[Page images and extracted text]
☆ ☆ ☆ ☆ ☆ ☆ ☆

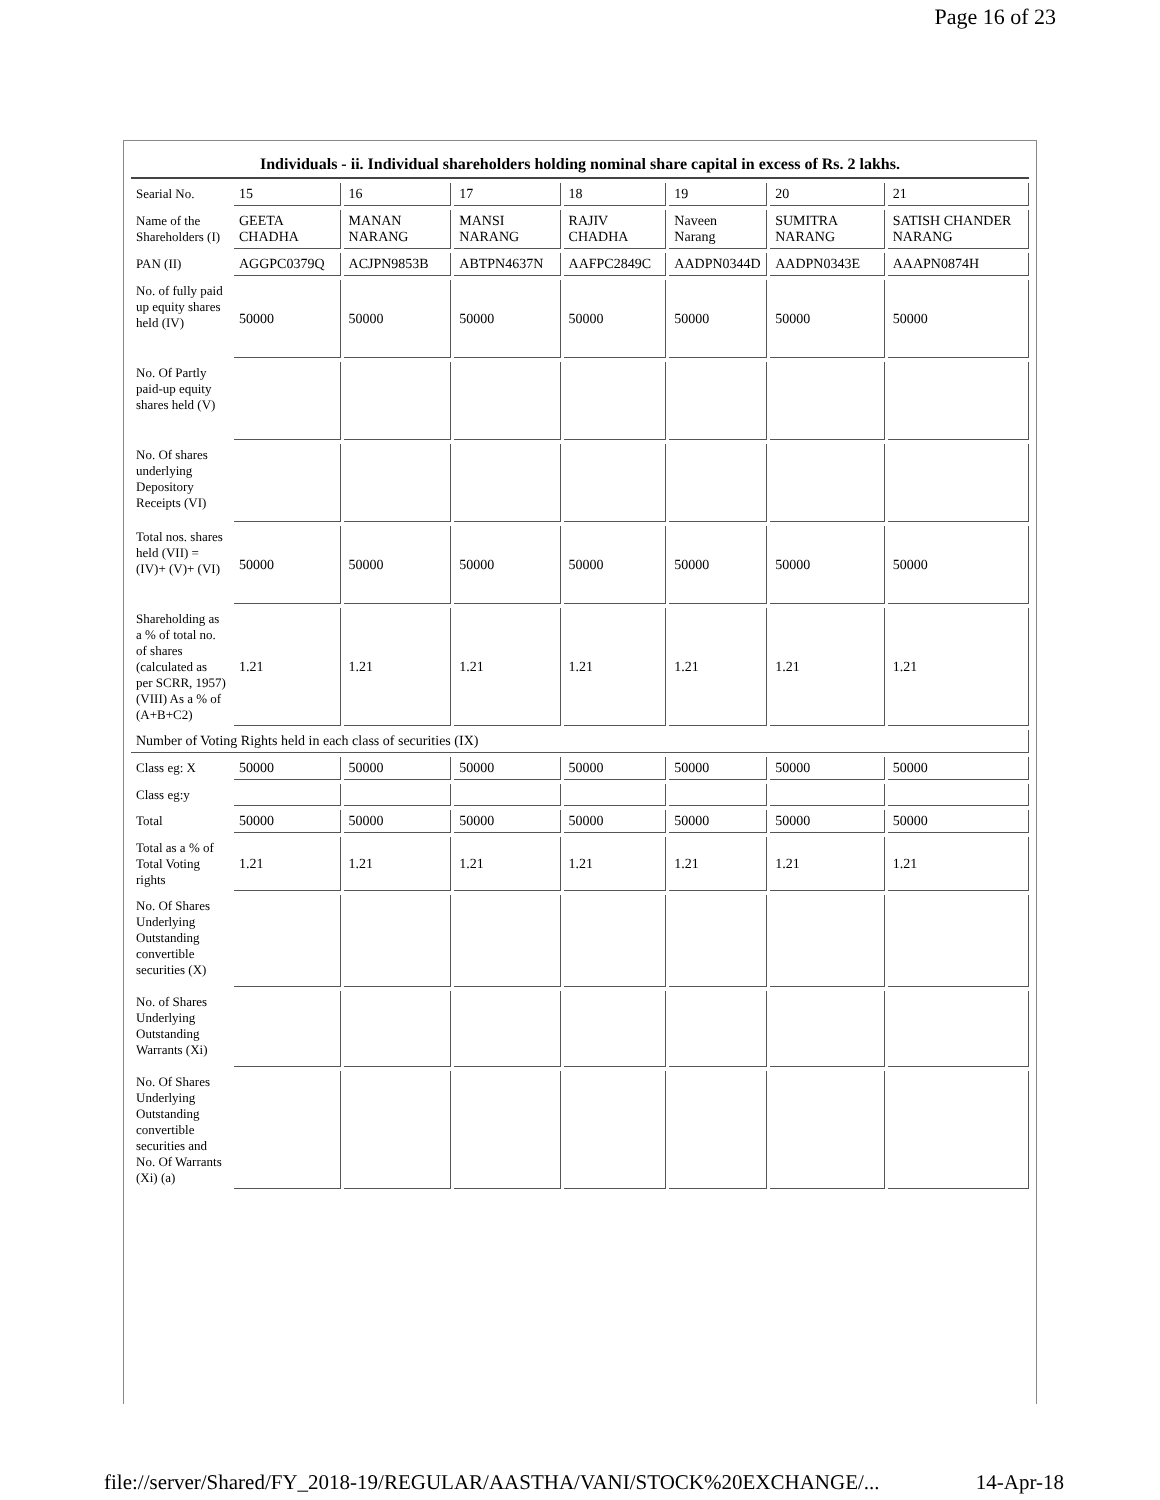Page 16 of 23
| Individuals - ii. Individual shareholders holding nominal share capital in excess of Rs. 2 lakhs. | | | | | | | |
| --- | --- | --- | --- | --- | --- | --- | --- |
| Searial No. | 15 | 16 | 17 | 18 | 19 | 20 | 21 |
| Name of the Shareholders (I) | GEETA CHADHA | MANAN NARANG | MANSI NARANG | RAJIV CHADHA | Naveen Narang | SUMITRA NARANG | SATISH CHANDER NARANG |
| PAN (II) | AGGPC0379Q | ACJPN9853B | ABTPN4637N | AAFPC2849C | AADPN0344D | AADPN0343E | AAAPN0874H |
| No. of fully paid up equity shares held (IV) | 50000 | 50000 | 50000 | 50000 | 50000 | 50000 | 50000 |
| No. Of Partly paid-up equity shares held (V) | | | | | | | |
| No. Of shares underlying Depository Receipts (VI) | | | | | | | |
| Total nos. shares held (VII) = (IV)+ (V)+ (VI) | 50000 | 50000 | 50000 | 50000 | 50000 | 50000 | 50000 |
| Shareholding as a % of total no. of shares (calculated as per SCRR, 1957) (VIII) As a % of (A+B+C2) | 1.21 | 1.21 | 1.21 | 1.21 | 1.21 | 1.21 | 1.21 |
| Number of Voting Rights held in each class of securities (IX) | | | | | | | |
| Class eg: X | 50000 | 50000 | 50000 | 50000 | 50000 | 50000 | 50000 |
| Class eg:y | | | | | | | |
| Total | 50000 | 50000 | 50000 | 50000 | 50000 | 50000 | 50000 |
| Total as a % of Total Voting rights | 1.21 | 1.21 | 1.21 | 1.21 | 1.21 | 1.21 | 1.21 |
| No. Of Shares Underlying Outstanding convertible securities (X) | | | | | | | |
| No. of Shares Underlying Outstanding Warrants (Xi) | | | | | | | |
| No. Of Shares Underlying Outstanding convertible securities and No. Of Warrants (Xi) (a) | | | | | | | |
file://server/Shared/FY_2018-19/REGULAR/AASTHA/VANI/STOCK%20EXCHANGE/... 14-Apr-18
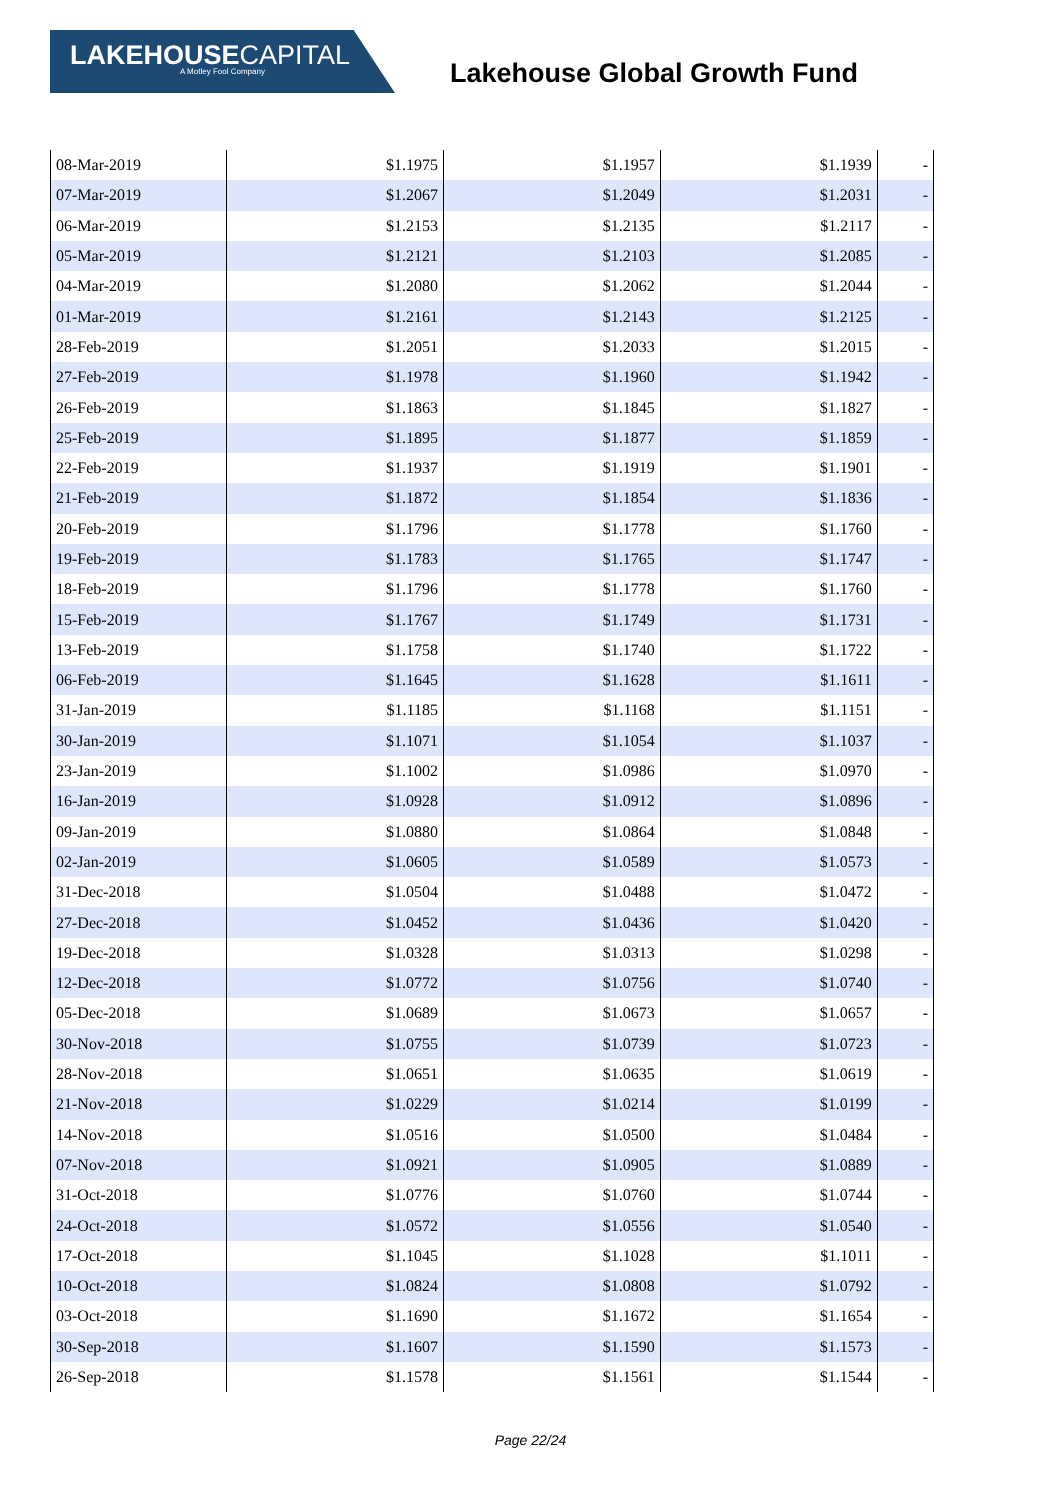LAKEHOUSECAPITAL
A Motley Fool Company
Lakehouse Global Growth Fund
| 08-Mar-2019 | $1.1975 | $1.1957 | $1.1939 | - |
| 07-Mar-2019 | $1.2067 | $1.2049 | $1.2031 | - |
| 06-Mar-2019 | $1.2153 | $1.2135 | $1.2117 | - |
| 05-Mar-2019 | $1.2121 | $1.2103 | $1.2085 | - |
| 04-Mar-2019 | $1.2080 | $1.2062 | $1.2044 | - |
| 01-Mar-2019 | $1.2161 | $1.2143 | $1.2125 | - |
| 28-Feb-2019 | $1.2051 | $1.2033 | $1.2015 | - |
| 27-Feb-2019 | $1.1978 | $1.1960 | $1.1942 | - |
| 26-Feb-2019 | $1.1863 | $1.1845 | $1.1827 | - |
| 25-Feb-2019 | $1.1895 | $1.1877 | $1.1859 | - |
| 22-Feb-2019 | $1.1937 | $1.1919 | $1.1901 | - |
| 21-Feb-2019 | $1.1872 | $1.1854 | $1.1836 | - |
| 20-Feb-2019 | $1.1796 | $1.1778 | $1.1760 | - |
| 19-Feb-2019 | $1.1783 | $1.1765 | $1.1747 | - |
| 18-Feb-2019 | $1.1796 | $1.1778 | $1.1760 | - |
| 15-Feb-2019 | $1.1767 | $1.1749 | $1.1731 | - |
| 13-Feb-2019 | $1.1758 | $1.1740 | $1.1722 | - |
| 06-Feb-2019 | $1.1645 | $1.1628 | $1.1611 | - |
| 31-Jan-2019 | $1.1185 | $1.1168 | $1.1151 | - |
| 30-Jan-2019 | $1.1071 | $1.1054 | $1.1037 | - |
| 23-Jan-2019 | $1.1002 | $1.0986 | $1.0970 | - |
| 16-Jan-2019 | $1.0928 | $1.0912 | $1.0896 | - |
| 09-Jan-2019 | $1.0880 | $1.0864 | $1.0848 | - |
| 02-Jan-2019 | $1.0605 | $1.0589 | $1.0573 | - |
| 31-Dec-2018 | $1.0504 | $1.0488 | $1.0472 | - |
| 27-Dec-2018 | $1.0452 | $1.0436 | $1.0420 | - |
| 19-Dec-2018 | $1.0328 | $1.0313 | $1.0298 | - |
| 12-Dec-2018 | $1.0772 | $1.0756 | $1.0740 | - |
| 05-Dec-2018 | $1.0689 | $1.0673 | $1.0657 | - |
| 30-Nov-2018 | $1.0755 | $1.0739 | $1.0723 | - |
| 28-Nov-2018 | $1.0651 | $1.0635 | $1.0619 | - |
| 21-Nov-2018 | $1.0229 | $1.0214 | $1.0199 | - |
| 14-Nov-2018 | $1.0516 | $1.0500 | $1.0484 | - |
| 07-Nov-2018 | $1.0921 | $1.0905 | $1.0889 | - |
| 31-Oct-2018 | $1.0776 | $1.0760 | $1.0744 | - |
| 24-Oct-2018 | $1.0572 | $1.0556 | $1.0540 | - |
| 17-Oct-2018 | $1.1045 | $1.1028 | $1.1011 | - |
| 10-Oct-2018 | $1.0824 | $1.0808 | $1.0792 | - |
| 03-Oct-2018 | $1.1690 | $1.1672 | $1.1654 | - |
| 30-Sep-2018 | $1.1607 | $1.1590 | $1.1573 | - |
| 26-Sep-2018 | $1.1578 | $1.1561 | $1.1544 | - |
Page 22/24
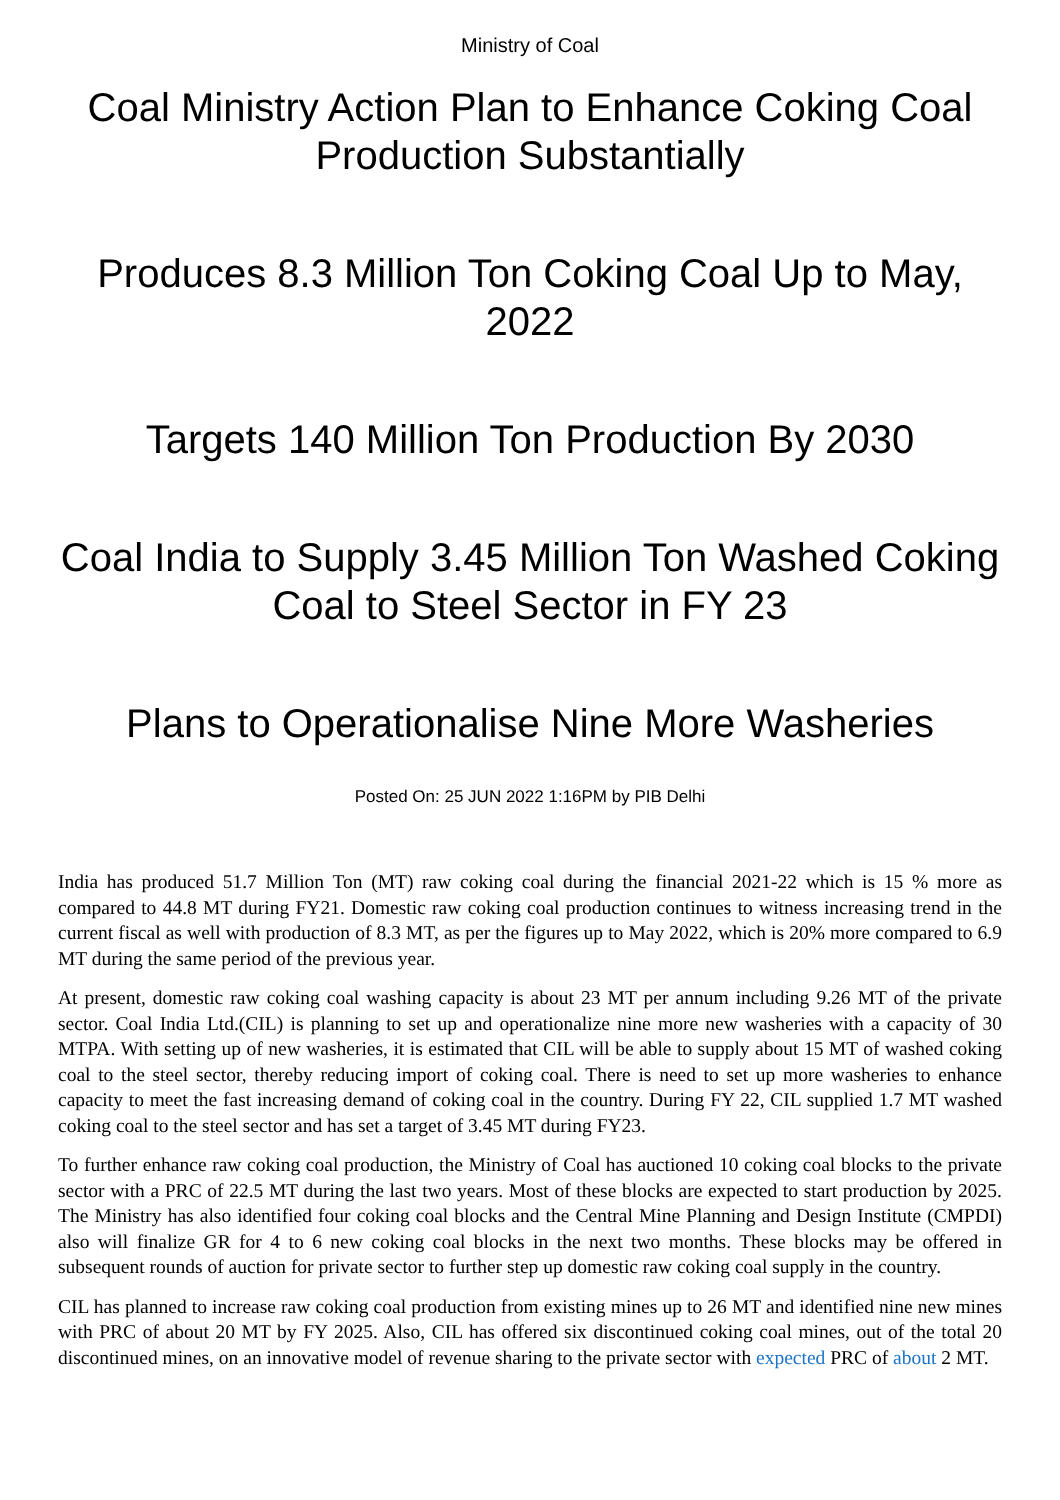Ministry of Coal
Coal Ministry Action Plan to Enhance Coking Coal Production Substantially
Produces 8.3 Million Ton Coking Coal Up to May, 2022
Targets 140 Million Ton Production By 2030
Coal India to Supply 3.45 Million Ton Washed Coking Coal to Steel Sector in FY 23
Plans to Operationalise Nine More Washeries
Posted On: 25 JUN 2022 1:16PM by PIB Delhi
India has produced 51.7 Million Ton (MT) raw coking coal during the financial 2021-22 which is 15 % more as compared to 44.8 MT during FY21. Domestic raw coking coal production continues to witness increasing trend in the current fiscal as well with production of 8.3 MT, as per the figures up to May 2022, which is 20% more compared to 6.9 MT during the same period of the previous year.
At present, domestic raw coking coal washing capacity is about 23 MT per annum including 9.26 MT of the private sector. Coal India Ltd.(CIL) is planning to set up and operationalize nine more new washeries with a capacity of 30 MTPA. With setting up of new washeries, it is estimated that CIL will be able to supply about 15 MT of washed coking coal to the steel sector, thereby reducing import of coking coal. There is need to set up more washeries to enhance capacity to meet the fast increasing demand of coking coal in the country. During FY 22, CIL supplied 1.7 MT washed coking coal to the steel sector and has set a target of 3.45 MT during FY23.
To further enhance raw coking coal production, the Ministry of Coal has auctioned 10 coking coal blocks to the private sector with a PRC of 22.5 MT during the last two years. Most of these blocks are expected to start production by 2025. The Ministry has also identified four coking coal blocks and the Central Mine Planning and Design Institute (CMPDI) also will finalize GR for 4 to 6 new coking coal blocks in the next two months. These blocks may be offered in subsequent rounds of auction for private sector to further step up domestic raw coking coal supply in the country.
CIL has planned to increase raw coking coal production from existing mines up to 26 MT and identified nine new mines with PRC of about 20 MT by FY 2025. Also, CIL has offered six discontinued coking coal mines, out of the total 20 discontinued mines, on an innovative model of revenue sharing to the private sector with expected PRC of about 2 MT.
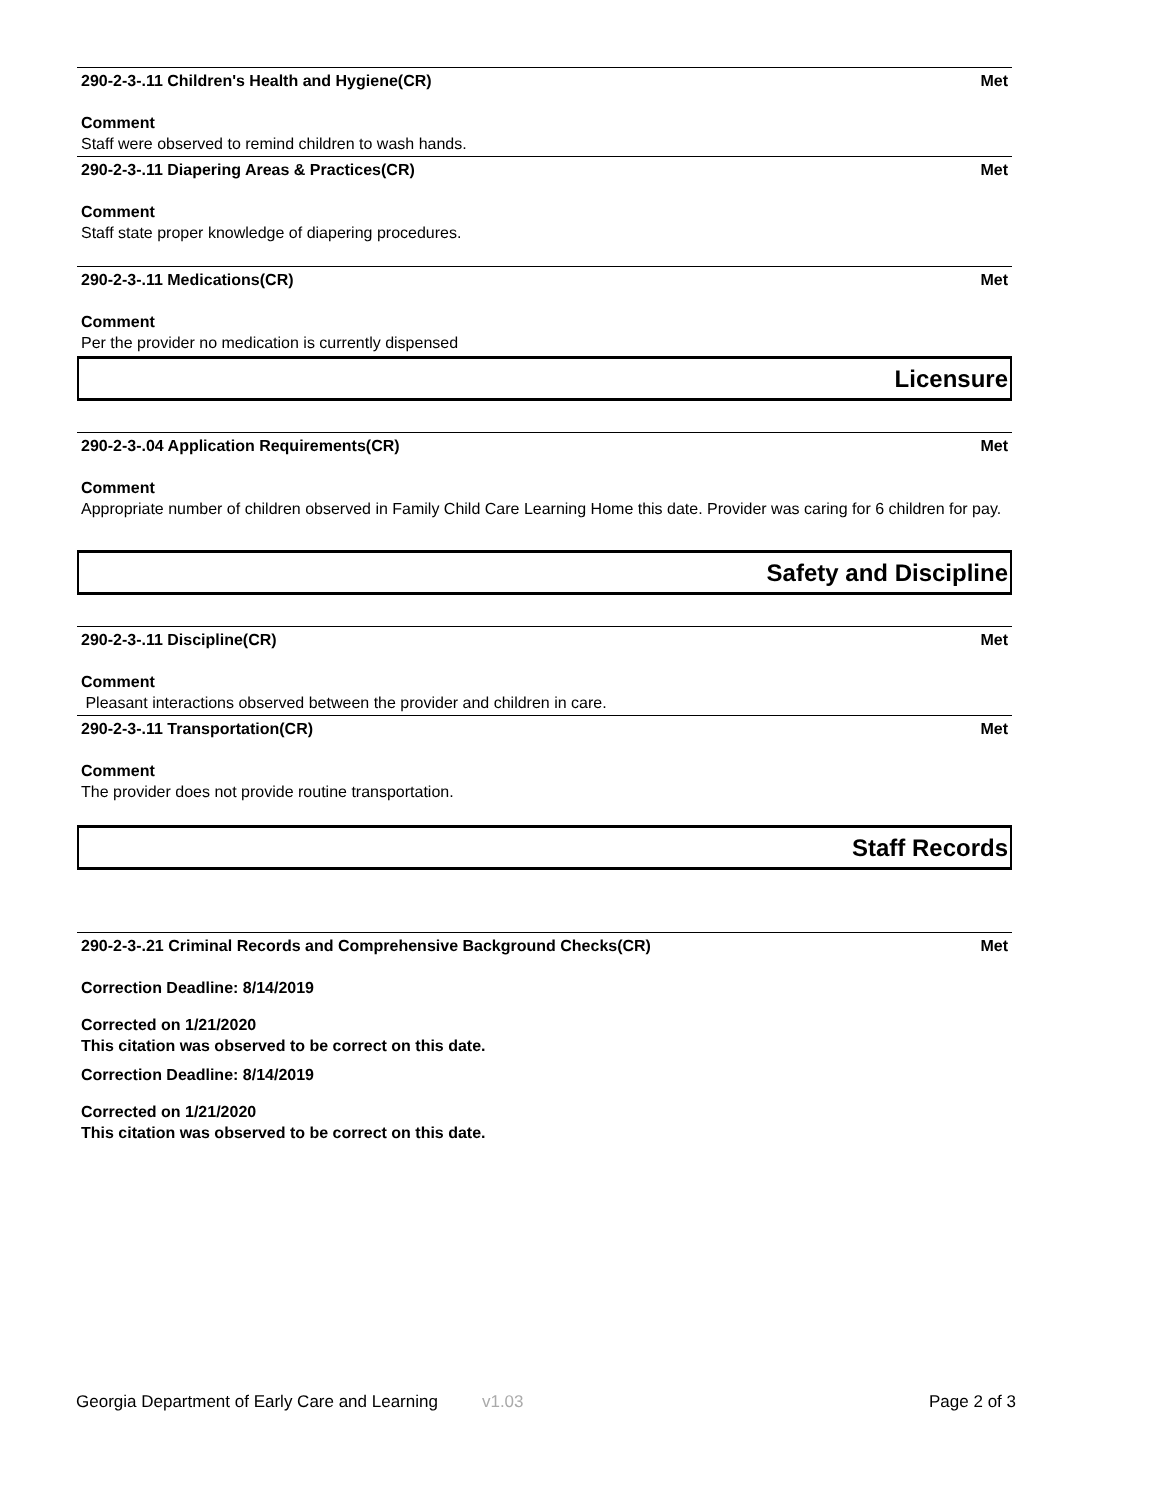290-2-3-.11 Children's Health and Hygiene(CR) Met
Comment
Staff were observed to remind children to wash hands.
290-2-3-.11 Diapering Areas & Practices(CR) Met
Comment
Staff state proper knowledge of diapering procedures.
290-2-3-.11 Medications(CR) Met
Comment
Per the provider no medication is currently dispensed
Licensure
290-2-3-.04 Application Requirements(CR) Met
Comment
Appropriate number of children observed in Family Child Care Learning Home this date. Provider was caring for 6 children for pay.
Safety and Discipline
290-2-3-.11 Discipline(CR) Met
Comment
Pleasant interactions observed between the provider and children in care.
290-2-3-.11 Transportation(CR) Met
Comment
The provider does not provide routine transportation.
Staff Records
290-2-3-.21 Criminal Records and Comprehensive Background Checks(CR) Met
Correction Deadline: 8/14/2019
Corrected on 1/21/2020
This citation was observed to be correct on this date.
Correction Deadline: 8/14/2019
Corrected on 1/21/2020
This citation was observed to be correct on this date.
Georgia Department of Early Care and Learning v1.03 Page 2 of 3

☆ ☆ ☆ ☆ ☆ ☆ ☆

• [Exercise objective]: Find the line with "15-Feb-2019 | $1.1767" in the data above, and from there retype each line exactly through the line with "India has produced", skipping the pictures along the way.

• [Expected output]:
| 15-Feb-2019 | $1.1767 | $1.1749 | $1.1731 | - |
| 13-Feb-2019 | $1.1758 | $1.1740 | $1.1722 | - |
| 06-Feb-2019 | $1.1645 | $1.1628 | $1.1611 | - |
| 31-Jan-2019 | $1.1185 | $1.1168 | $1.1151 | - |
| 30-Jan-2019 | $1.1071 | $1.1054 | $1.1037 | - |
| 23-Jan-2019 | $1.1002 | $1.0986 | $1.0970 | - |
| 16-Jan-2019 | $1.0928 | $1.0912 | $1.0896 | - |
| 09-Jan-2019 | $1.0880 | $1.0864 | $1.0848 | - |
| 02-Jan-2019 | $1.0605 | $1.0589 | $1.0573 | - |
| 31-Dec-2018 | $1.0504 | $1.0488 | $1.0472 | - |
| 27-Dec-2018 | $1.0452 | $1.0436 | $1.0420 | - |
| 19-Dec-2018 | $1.0328 | $1.0313 | $1.0298 | - |
| 12-Dec-2018 | $1.0772 | $1.0756 | $1.0740 | - |
| 05-Dec-2018 | $1.0689 | $1.0673 | $1.0657 | - |
| 30-Nov-2018 | $1.0755 | $1.0739 | $1.0723 | - |
| 28-Nov-2018 | $1.0651 | $1.0635 | $1.0619 | - |
| 21-Nov-2018 | $1.0229 | $1.0214 | $1.0199 | - |
| 14-Nov-2018 | $1.0516 | $1.0500 | $1.0484 | - |
| 07-Nov-2018 | $1.0921 | $1.0905 | $1.0889 | - |
| 31-Oct-2018 | $1.0776 | $1.0760 | $1.0744 | - |
| 24-Oct-2018 | $1.0572 | $1.0556 | $1.0540 | - |
| 17-Oct-2018 | $1.1045 | $1.1028 | $1.1011 | - |
| 10-Oct-2018 | $1.0824 | $1.0808 | $1.0792 | - |
| 03-Oct-2018 | $1.1690 | $1.1672 | $1.1654 | - |
| 30-Sep-2018 | $1.1607 | $1.1590 | $1.1573 | - |
| 26-Sep-2018 | $1.1578 | $1.1561 | $1.1544 | - |
Page 22/24
Ministry of Coal
Coal Ministry Action Plan to Enhance Coking Coal Production Substantially
Produces 8.3 Million Ton Coking Coal Up to May, 2022
Targets 140 Million Ton Production By 2030
Coal India to Supply 3.45 Million Ton Washed Coking Coal to Steel Sector in FY 23
Plans to Operationalise Nine More Washeries
Posted On: 25 JUN 2022 1:16PM by PIB Delhi
India has produced 51.7 Million Ton (MT) raw coking coal during the financial 2021-22 which is 15 % more as compared to 44.8 MT during FY21. Domestic raw coking coal production continues to witness increasing trend in the current fiscal as well with production of 8.3 MT, as per the figures up to May 2022, which is 20% more compared to 6.9 MT during the same period of the previous year.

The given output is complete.